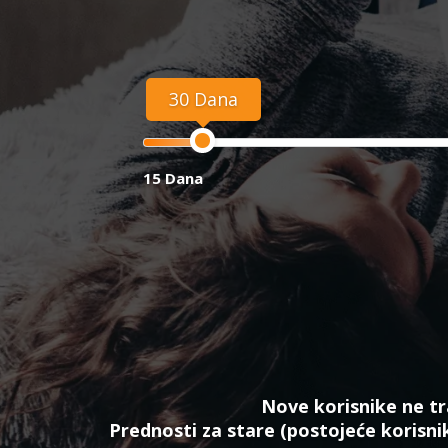
30 Dana
15 Dana
Nove korisnike ne tr
Prednosti za stare (postojeće korisni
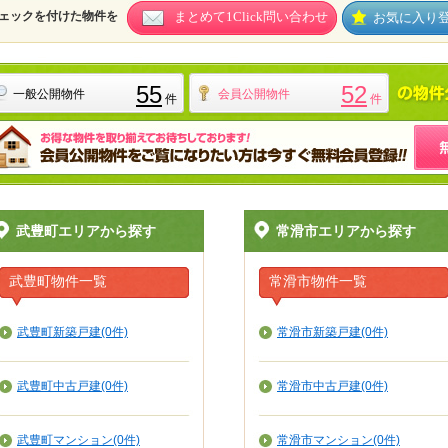
ェックを付けた物件を
まとめて1Click問い合わせ
お気に入り
55
52
一般公開物件
会員公開物件
件
件
武豊町エリアから探す
常滑市エリアから探す
武豊町物件一覧
常滑市物件一覧
武豊町新築戸建(0件)
常滑市新築戸建(0件)
武豊町中古戸建(0件)
常滑市中古戸建(0件)
武豊町マンション(0件)
常滑市マンション(0件)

—————

EXERCISE DIRECTIONS => The whole listing above is to be printed again exactly; pictures stay out of it.

TASK RESULT =>
30 Dana
15 Dana
Nove korisnike ne tr
Prednosti za stare (postojeće korisni
ェックを付けた物件を
まとめて1Click問い合わせ
お気に入り
55
52
一般公開物件
会員公開物件
件
件
武豊町エリアから探す
常滑市エリアから探す
武豊町物件一覧
常滑市物件一覧
武豊町新築戸建(0件)
常滑市新築戸建(0件)
武豊町中古戸建(0件)
常滑市中古戸建(0件)
武豊町マンション(0件)
常滑市マンション(0件)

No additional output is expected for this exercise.